Quanto è comodo il divano

Nei Paesi di tradizione cristiana, una cultura ormai predominante fa assumere alla non credenza un volto molto più pratico che teorico. Siamo davanti ad un fenomeno culturale nel quale spesso le persone si trasformano in non credenti perché ‘così fan tutti’. Si aggiungano poi, nei diversi sacerdoti e cristiani, più il desiderio di essere apprezzati e applauditi che la volontà di annunciare la verità del Vangelo. Questo, unito all’assenza di evangelizzazione, all’ignoranza crescente della tradizione religiosa e culturale cristiana, alla mancanza di proposte di esperienze spirituali formative capaci di suscitare stupore e di determinare l’adesione, sostituisce alla fede un sentimento religioso vago e poco impegnativo.

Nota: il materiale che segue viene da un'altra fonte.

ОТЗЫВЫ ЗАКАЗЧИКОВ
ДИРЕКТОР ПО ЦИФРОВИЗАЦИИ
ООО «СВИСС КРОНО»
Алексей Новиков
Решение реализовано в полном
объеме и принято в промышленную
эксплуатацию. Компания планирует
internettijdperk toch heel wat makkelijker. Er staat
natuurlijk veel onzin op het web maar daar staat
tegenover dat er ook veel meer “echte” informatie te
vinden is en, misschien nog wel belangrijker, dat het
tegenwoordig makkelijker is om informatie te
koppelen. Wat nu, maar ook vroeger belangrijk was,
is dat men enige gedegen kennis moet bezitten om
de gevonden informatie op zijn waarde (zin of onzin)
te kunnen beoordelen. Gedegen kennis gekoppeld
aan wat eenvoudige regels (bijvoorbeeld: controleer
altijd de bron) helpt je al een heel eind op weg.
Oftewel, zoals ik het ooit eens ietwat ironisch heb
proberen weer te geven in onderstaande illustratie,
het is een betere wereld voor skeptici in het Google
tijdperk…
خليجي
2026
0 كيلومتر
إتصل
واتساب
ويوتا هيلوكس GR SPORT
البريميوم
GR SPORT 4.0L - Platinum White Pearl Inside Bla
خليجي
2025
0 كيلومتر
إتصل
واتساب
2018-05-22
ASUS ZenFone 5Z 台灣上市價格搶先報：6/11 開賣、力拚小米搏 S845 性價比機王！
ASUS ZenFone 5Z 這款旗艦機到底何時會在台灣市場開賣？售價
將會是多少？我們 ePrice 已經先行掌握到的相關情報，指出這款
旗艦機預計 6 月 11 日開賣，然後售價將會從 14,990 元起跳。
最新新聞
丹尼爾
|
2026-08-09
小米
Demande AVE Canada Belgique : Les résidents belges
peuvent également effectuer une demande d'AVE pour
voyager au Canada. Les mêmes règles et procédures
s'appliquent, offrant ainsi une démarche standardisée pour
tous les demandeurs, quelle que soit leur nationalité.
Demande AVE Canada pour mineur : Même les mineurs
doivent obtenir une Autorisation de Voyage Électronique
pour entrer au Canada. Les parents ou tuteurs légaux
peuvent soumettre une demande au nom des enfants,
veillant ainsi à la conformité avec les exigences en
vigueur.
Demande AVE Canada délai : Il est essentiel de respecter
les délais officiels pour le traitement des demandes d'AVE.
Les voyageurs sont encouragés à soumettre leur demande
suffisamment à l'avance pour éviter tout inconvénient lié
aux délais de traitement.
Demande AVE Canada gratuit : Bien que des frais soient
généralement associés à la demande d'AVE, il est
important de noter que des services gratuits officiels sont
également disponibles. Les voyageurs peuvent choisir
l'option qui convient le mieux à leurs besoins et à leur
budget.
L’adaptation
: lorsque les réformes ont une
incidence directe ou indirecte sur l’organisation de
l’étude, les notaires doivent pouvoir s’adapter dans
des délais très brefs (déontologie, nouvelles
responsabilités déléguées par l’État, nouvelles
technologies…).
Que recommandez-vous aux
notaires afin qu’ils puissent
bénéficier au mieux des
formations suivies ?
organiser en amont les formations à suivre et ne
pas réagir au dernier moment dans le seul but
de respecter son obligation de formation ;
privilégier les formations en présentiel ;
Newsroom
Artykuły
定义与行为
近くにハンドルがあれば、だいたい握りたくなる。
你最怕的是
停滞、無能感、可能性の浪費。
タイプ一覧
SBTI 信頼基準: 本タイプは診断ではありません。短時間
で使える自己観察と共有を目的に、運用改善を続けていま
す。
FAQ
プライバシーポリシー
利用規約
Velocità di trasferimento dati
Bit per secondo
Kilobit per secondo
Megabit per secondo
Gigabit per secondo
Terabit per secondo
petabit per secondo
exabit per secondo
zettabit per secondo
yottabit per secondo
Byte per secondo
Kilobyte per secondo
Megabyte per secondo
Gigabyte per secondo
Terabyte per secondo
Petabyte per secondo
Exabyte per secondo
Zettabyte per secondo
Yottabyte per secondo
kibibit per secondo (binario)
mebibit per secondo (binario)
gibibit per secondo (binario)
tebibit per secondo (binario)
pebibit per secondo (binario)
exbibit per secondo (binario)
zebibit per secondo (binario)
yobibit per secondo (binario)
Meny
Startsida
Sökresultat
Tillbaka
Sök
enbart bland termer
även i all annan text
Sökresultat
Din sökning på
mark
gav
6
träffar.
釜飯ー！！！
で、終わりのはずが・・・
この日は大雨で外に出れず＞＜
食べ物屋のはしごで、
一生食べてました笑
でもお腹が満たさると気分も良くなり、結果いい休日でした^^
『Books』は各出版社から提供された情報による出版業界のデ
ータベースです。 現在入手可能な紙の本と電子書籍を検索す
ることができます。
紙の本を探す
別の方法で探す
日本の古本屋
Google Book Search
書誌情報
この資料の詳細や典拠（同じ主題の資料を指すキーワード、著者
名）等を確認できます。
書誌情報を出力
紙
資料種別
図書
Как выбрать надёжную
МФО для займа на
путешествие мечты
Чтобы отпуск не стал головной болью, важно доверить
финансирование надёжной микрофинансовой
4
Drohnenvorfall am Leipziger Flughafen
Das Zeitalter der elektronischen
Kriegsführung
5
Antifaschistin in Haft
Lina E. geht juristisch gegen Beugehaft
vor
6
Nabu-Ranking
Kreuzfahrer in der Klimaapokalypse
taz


Senza fare una discussione sulle cause, è però opportuno che ogni battezzato e le diverse comunità si sforzino di scoprire le ragioni della negazione di Dio e a intraprendere strade congrue ad una nuova evangelizzazione.

Non possiamo far finta di niente davanti ad una cultura che ci stimola a considerare l’uomo come “il centro assoluto della realtà, facendogli artificiosamente occupare il posto di Dio e dimenticando che non è l’uomo che crea Dio ma Dio che ha creato l’uomo”: siamo arrivati a costruire un mondo senza Dio o almeno senza quello annunciato da Gesù Cristo. Il rischio è di condividere la stessa mentalità e arrivare a considerare come soluzione migliore per la propria vita l’indifferenza verso gli altri e le loro situazioni. Siamo la società che comprende la realtà solo attraverso la visione di uno schermo (cellulare, computer, televisione): ma quando cerchiamo contatto con la vita concreta delle persone, allora si verifica qualcosa di forte e sentiamo l’invito a coinvolgerci. È più comodo stare nella propria casa e ‘parcheggiarsi’ sul divano, luogo che ci garantisce ore di tranquillità per trasferirci nel mondo dei videogiochi e passare del tempo di fronte al computer.

“Un divano contro ogni tipo di dolore e timore. Un divano che ci faccia stare chiusi in casa senza affaticarci né preoccuparci”. Esso diventa il luogo della nostra felicità, capace di paralizzare la nostra vita e la nostra coscienza. Per una certa società e certi tipi di gruppi è conveniente avere cristiani in questo modo piuttosto che svegli, attivi nella società, desiderosi di comprendere e decidere, capaci di portare il sogno di Dio nel mondo. Abituiamoci a tale pensiero e non scegliamo la comodità, confondendola per la vera felicità e per una presunta libertà, che invece perdiamo. Ribelliamoci a una cultura e a chi ci vuole intontiti, imbambolati, addormentati e non sicuramente liberi. Difendiamo la vera libertà delle persone e agiamo sempre secondo il Vangelo. Professarsi cristiani significa avere fede in chi ci invita ad andare per le strade sul modello di Gesù e incontrare il nostro Dio “nell’affamato, nell’assetato, nel nudo, nel malato, nell’amico che è finito male, nel detenuto, nel profugo e nel migrante, nel vicino che è solo”. Solo così abbiamo la possibilità di dirci cristiani, altrimenti non lo siamo: abbiamo però sempre la misericordia del Padre che ci accoglie, ci perdona e ci dona la possibilità di scegliere un cammino capace d’incontrare Dio nelle altre persone. A tutti allora potremo presentare Cristo e il mistero della Croce diventerà la possibilità di condividere le sofferenze, le ferite, le umiliazioni dei fratelli e donare a tutti un nuovo significato alla vita e alla felicità. Fede e vita saranno così un’unica realtà che ci spinge ad agire e a non metterci ‘comodi sui nostri divani’.